TAREFAS:
1 – Responda às perguntas abaixo com base no trecho sobre negócios jurídicos processuais.
(a) A que lei corresponde o CPC/15?
(b) Segundo Leonardo Greco, as convenções processuais são atos de que tipo?
(c) Qual artigo do CPC/15 trata do calendário processual?
2 – Enumere todas as liberdades que, segundo o trecho sobre negócios jurídicos processuais, os negócios processuais implicam.

TRECHO DA FONTE:

⁂

Um paralelo entre os negócios jurídicos processuais e a arbitragem

Autores: Gustavo Fávero Vaughn, Guilherme Pizzotti Mendes Coletto dos Santos e Lucas Fernandes de Sá Com o advento do novo CPC (“CPC/15” - lei 13.105/15), a doutrina passou a se debruçar com afinco no estudo dos negócios jurídicos processuais, também conhecidos por convenções processuais1.

Para Leonardo Greco2, as convenções processuais são atos bilaterais praticados no curso do processo ou para nele produzirem efeito, que dispõem sobre questões processuais, subtraindo-as da apreciação judicial ou, ainda, condicionando o conteúdo de futuros pronunciamentos judiciais. Na visão do autor, “o que caracteriza as convenções processuais ou é a sede do ato – ato integrante da relação processual, praticado no processo –, ou é a sua finalidade de produzir efeitos em determinado processo, presente ou futuro”.

Os negócios processuais são fruto da autonomia privada e implicam a liberdade de celebração, de estipulação e, principalmente, de autorregulação, destinando-se a conferir maior flexibilidade procedimental (flexibilização processual voluntária). Vale dizer: os participantes do negócio jurídico, guiados pela autonomia privada, podem criar, modificar ou extinguir relações jurídicas a partir da adequação das normas processuais ao direito material versado no caso concreto.

Embora o tema dos negócios processuais não seja novidade no ordenamento jurídico pátrio3, é salutar a inovação trazida pelo CPC/15 nos arts. 190 e 191, que tratam da cláusula geral de negociação processual e do calendário processual, respectivamente.

⁂

DADOS ARMAZENADOS:
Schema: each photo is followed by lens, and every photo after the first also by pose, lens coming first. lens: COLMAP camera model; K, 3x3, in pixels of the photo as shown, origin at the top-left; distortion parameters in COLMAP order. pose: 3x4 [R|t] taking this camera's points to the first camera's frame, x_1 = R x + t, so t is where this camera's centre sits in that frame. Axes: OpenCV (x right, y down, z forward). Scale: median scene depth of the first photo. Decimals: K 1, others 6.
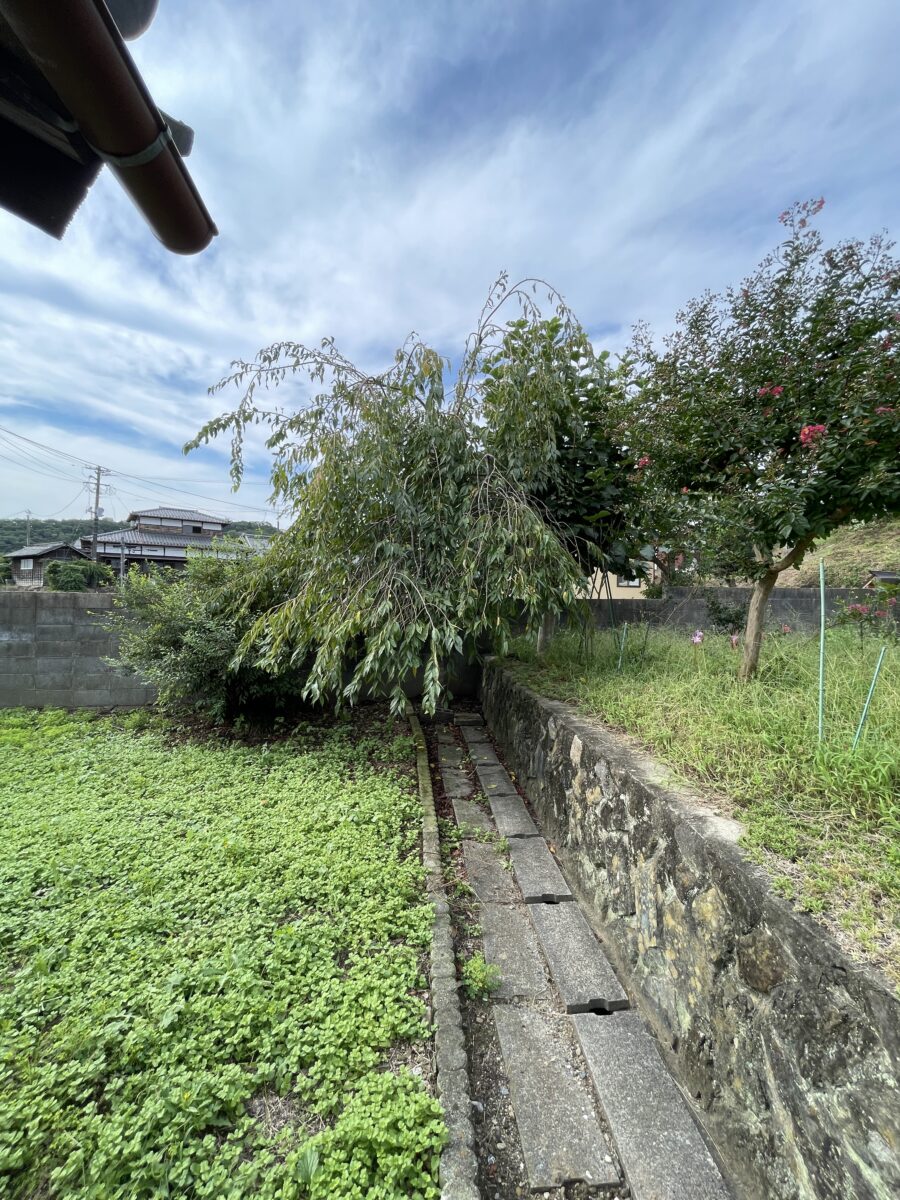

⁂

RESPOSTAS POR TAREFA:
1 –
(a) À lei 13.105/15.
(b) São atos bilaterais.
(c) O art. 191.

2 –
- Liberdade de celebração
- Liberdade de estipulação
- Liberdade de autorregulação